Short problem:
Retype each of the following items word for word, keeping every character the same.

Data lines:
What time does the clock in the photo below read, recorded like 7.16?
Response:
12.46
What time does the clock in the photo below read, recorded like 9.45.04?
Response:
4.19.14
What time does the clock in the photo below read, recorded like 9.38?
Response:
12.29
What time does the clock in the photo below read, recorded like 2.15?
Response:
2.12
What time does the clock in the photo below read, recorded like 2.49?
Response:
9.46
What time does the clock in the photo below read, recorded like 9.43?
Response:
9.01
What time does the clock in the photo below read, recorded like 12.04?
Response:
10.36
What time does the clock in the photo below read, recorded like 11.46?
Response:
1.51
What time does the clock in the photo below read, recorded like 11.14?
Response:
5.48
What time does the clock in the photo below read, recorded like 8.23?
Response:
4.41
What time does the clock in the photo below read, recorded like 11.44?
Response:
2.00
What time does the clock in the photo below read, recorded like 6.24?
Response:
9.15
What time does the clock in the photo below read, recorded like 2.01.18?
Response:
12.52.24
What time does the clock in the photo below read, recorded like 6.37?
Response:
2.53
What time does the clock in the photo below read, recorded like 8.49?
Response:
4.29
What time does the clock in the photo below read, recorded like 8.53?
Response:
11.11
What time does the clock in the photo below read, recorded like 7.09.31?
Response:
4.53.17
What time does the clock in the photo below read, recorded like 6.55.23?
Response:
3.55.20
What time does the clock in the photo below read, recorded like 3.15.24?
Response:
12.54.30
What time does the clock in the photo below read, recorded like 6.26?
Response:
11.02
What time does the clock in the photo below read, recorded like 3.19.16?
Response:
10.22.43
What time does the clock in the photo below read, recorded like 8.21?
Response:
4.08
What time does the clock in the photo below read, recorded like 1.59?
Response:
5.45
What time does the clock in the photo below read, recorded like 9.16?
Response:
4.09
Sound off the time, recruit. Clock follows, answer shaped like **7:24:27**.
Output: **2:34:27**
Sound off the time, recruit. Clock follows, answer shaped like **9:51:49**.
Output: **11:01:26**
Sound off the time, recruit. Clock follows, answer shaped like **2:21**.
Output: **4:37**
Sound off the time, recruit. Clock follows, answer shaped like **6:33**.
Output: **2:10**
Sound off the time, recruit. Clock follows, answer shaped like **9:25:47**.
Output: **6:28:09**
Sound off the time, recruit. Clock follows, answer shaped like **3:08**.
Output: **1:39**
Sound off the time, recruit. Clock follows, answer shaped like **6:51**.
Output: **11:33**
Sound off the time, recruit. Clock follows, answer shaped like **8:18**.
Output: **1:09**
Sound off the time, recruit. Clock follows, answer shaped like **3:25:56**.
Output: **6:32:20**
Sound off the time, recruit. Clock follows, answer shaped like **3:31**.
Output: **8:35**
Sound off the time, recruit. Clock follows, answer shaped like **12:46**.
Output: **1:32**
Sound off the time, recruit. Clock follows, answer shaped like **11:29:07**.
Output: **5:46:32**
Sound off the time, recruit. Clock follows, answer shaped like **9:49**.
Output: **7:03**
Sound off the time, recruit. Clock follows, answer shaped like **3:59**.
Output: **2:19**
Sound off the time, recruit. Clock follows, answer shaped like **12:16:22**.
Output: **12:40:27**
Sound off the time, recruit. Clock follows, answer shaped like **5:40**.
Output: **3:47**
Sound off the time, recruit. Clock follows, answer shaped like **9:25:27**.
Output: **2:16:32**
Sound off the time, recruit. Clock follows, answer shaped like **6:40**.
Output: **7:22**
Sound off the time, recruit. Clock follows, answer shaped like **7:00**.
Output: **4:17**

In response:
What time does the clock in the photo below read, recorded like 7.16?
Response:
12.46
What time does the clock in the photo below read, recorded like 9.45.04?
Response:
4.19.14
What time does the clock in the photo below read, recorded like 9.38?
Response:
12.29
What time does the clock in the photo below read, recorded like 2.15?
Response:
2.12
What time does the clock in the photo below read, recorded like 2.49?
Response:
9.46
What time does the clock in the photo below read, recorded like 9.43?
Response:
9.01
What time does the clock in the photo below read, recorded like 12.04?
Response:
10.36
What time does the clock in the photo below read, recorded like 11.46?
Response:
1.51
What time does the clock in the photo below read, recorded like 11.14?
Response:
5.48
What time does the clock in the photo below read, recorded like 8.23?
Response:
4.41
What time does the clock in the photo below read, recorded like 11.44?
Response:
2.00
What time does the clock in the photo below read, recorded like 6.24?
Response:
9.15
What time does the clock in the photo below read, recorded like 2.01.18?
Response:
12.52.24
What time does the clock in the photo below read, recorded like 6.37?
Response:
2.53
What time does the clock in the photo below read, recorded like 8.49?
Response:
4.29
What time does the clock in the photo below read, recorded like 8.53?
Response:
11.11
What time does the clock in the photo below read, recorded like 7.09.31?
Response:
4.53.17
What time does the clock in the photo below read, recorded like 6.55.23?
Response:
3.55.20
What time does the clock in the photo below read, recorded like 3.15.24?
Response:
12.54.30
What time does the clock in the photo below read, recorded like 6.26?
Response:
11.02
What time does the clock in the photo below read, recorded like 3.19.16?
Response:
10.22.43
What time does the clock in the photo below read, recorded like 8.21?
Response:
4.08
What time does the clock in the photo below read, recorded like 1.59?
Response:
5.45
What time does the clock in the photo below read, recorded like 9.16?
Response:
4.09
Sound off the time, recruit. Clock follows, answer shaped like **7:24:27**.
Output: **2:34:27**
Sound off the time, recruit. Clock follows, answer shaped like **9:51:49**.
Output: **11:01:26**
Sound off the time, recruit. Clock follows, answer shaped like **2:21**.
Output: **4:37**
Sound off the time, recruit. Clock follows, answer shaped like **6:33**.
Output: **2:10**
Sound off the time, recruit. Clock follows, answer shaped like **9:25:47**.
Output: **6:28:09**
Sound off the time, recruit. Clock follows, answer shaped like **3:08**.
Output: **1:39**
Sound off the time, recruit. Clock follows, answer shaped like **6:51**.
Output: **11:33**
Sound off the time, recruit. Clock follows, answer shaped like **8:18**.
Output: **1:09**
Sound off the time, recruit. Clock follows, answer shaped like **3:25:56**.
Output: **6:32:20**
Sound off the time, recruit. Clock follows, answer shaped like **3:31**.
Output: **8:35**
Sound off the time, recruit. Clock follows, answer shaped like **12:46**.
Output: **1:32**
Sound off the time, recruit. Clock follows, answer shaped like **11:29:07**.
Output: **5:46:32**
Sound off the time, recruit. Clock follows, answer shaped like **9:49**.
Output: **7:03**
Sound off the time, recruit. Clock follows, answer shaped like **3:59**.
Output: **2:19**
Sound off the time, recruit. Clock follows, answer shaped like **12:16:22**.
Output: **12:40:27**
Sound off the time, recruit. Clock follows, answer shaped like **5:40**.
Output: **3:47**
Sound off the time, recruit. Clock follows, answer shaped like **9:25:27**.
Output: **2:16:32**
Sound off the time, recruit. Clock follows, answer shaped like **6:40**.
Output: **7:22**
Sound off the time, recruit. Clock follows, answer shaped like **7:00**.
Output: **4:17**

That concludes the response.